- Data under study -
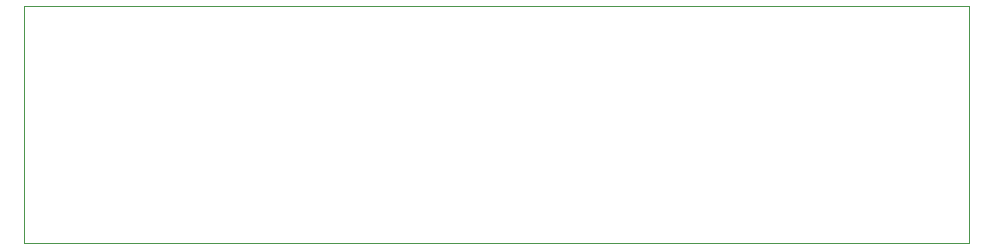
<source format=gbr>
%TF.GenerationSoftware,KiCad,Pcbnew,8.0.6*%
%TF.CreationDate,2025-02-14T22:00:12-04:00*%
%TF.ProjectId,nsec-ctf-sao-2025,6e736563-2d63-4746-962d-73616f2d3230,rev?*%
%TF.SameCoordinates,Original*%
%TF.FileFunction,Profile,NP*%
%FSLAX46Y46*%
G04 Gerber Fmt 4.6, Leading zero omitted, Abs format (unit mm)*
G04 Created by KiCad (PCBNEW 8.0.6) date 2025-02-14 22:00:12*
%MOMM*%
%LPD*%
G01*
G04 APERTURE LIST*
%TA.AperFunction,Profile*%
%ADD10C,0.050000*%
%TD*%
G04 APERTURE END LIST*
D10*
X71950000Y-82880000D02*
X151950000Y-82880000D01*
X151950000Y-102930000D01*
X71950000Y-102930000D01*
X71950000Y-82880000D01*
M02*

</source>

- What you have to do -
Give the number of lines in the listing that contain the string "Profile". Write nothing else.

- Exercise answer -
2